While the changes in and of themselves are common-sense and reflect the latest research on incorporating student data into evaluations, that our evaluation system remains unwritten into law is worrisome. We are well past the need to codify our approach into law and move the discussion forward to how we evolve the system over time, not whether we should have one at all.

  • [LOCAL] Leadership New Mexico member Scott Turner issues a call to action for New Mexico to expect and do better for our students.
     
  • [LOCAL] U.S. News has released their 2017 rankings of best high schools in New Mexico. While side-by-side comparisons must always be contextualized, the fact that 4 out of the top 10 schools are public charters is noteworthy. Especially in a state where there are roughly the same number of APS elementary schools as there are charter schools across the entire state. See below for a summary table I've created and some quick analysis:
    • There is large alignment between the rankings and our school grades with 8 of 10 being "A" schools;
    • The top three high schools are relatively small with enrollments of 614, 340 and 69 total students, respectively;
    • There are alarming gaps between low-income students and their peers; see the "LIC Proficient" and "Gap" columns; and
    • We still have far to go; only the top three schools have "College Readiness" scores of 50 or higher and only Cottonwood Classical is above 80.
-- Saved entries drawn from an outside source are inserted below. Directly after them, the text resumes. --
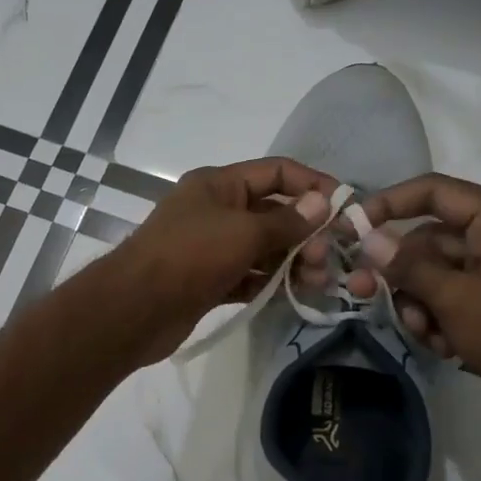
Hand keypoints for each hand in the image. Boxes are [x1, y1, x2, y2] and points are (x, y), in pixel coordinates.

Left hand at [112, 157, 338, 363]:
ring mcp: (211, 247)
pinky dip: (270, 282)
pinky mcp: (209, 280)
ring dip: (292, 261)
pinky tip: (294, 294)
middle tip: (328, 259)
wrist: (136, 308)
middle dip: (305, 232)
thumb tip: (322, 203)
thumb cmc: (190, 256)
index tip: (345, 207)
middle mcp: (215, 210)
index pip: (275, 172)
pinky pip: (248, 275)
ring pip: (262, 248)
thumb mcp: (242, 232)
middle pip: (272, 212)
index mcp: (218, 185)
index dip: (311, 184)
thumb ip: (286, 222)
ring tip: (318, 281)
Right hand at [335, 173, 480, 423]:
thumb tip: (367, 239)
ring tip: (424, 333)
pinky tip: (444, 348)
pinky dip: (440, 320)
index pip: (436, 192)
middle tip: (362, 291)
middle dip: (402, 272)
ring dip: (419, 302)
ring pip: (438, 274)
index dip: (389, 203)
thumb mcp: (456, 298)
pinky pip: (455, 300)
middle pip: (432, 239)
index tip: (350, 226)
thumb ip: (408, 265)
  • [NATIONAL] Here's a nifty and brief reminder from The 74 Million, including a 2-minute video, explaining what exactly charters schools (publicly funded but independently operated schools that are open to all children and tuition-free) are and are not.
     
  • [NATIONAL] While we don’t all agree on the future of education and the best ways to get there, we must still interact with one another respectfully. That’s my view which is shared by a bipartisan coalition of two dozen education leaders who have published a white paper providing guidelines on how to forge a “productive dialogue” on race, social justice and education reform.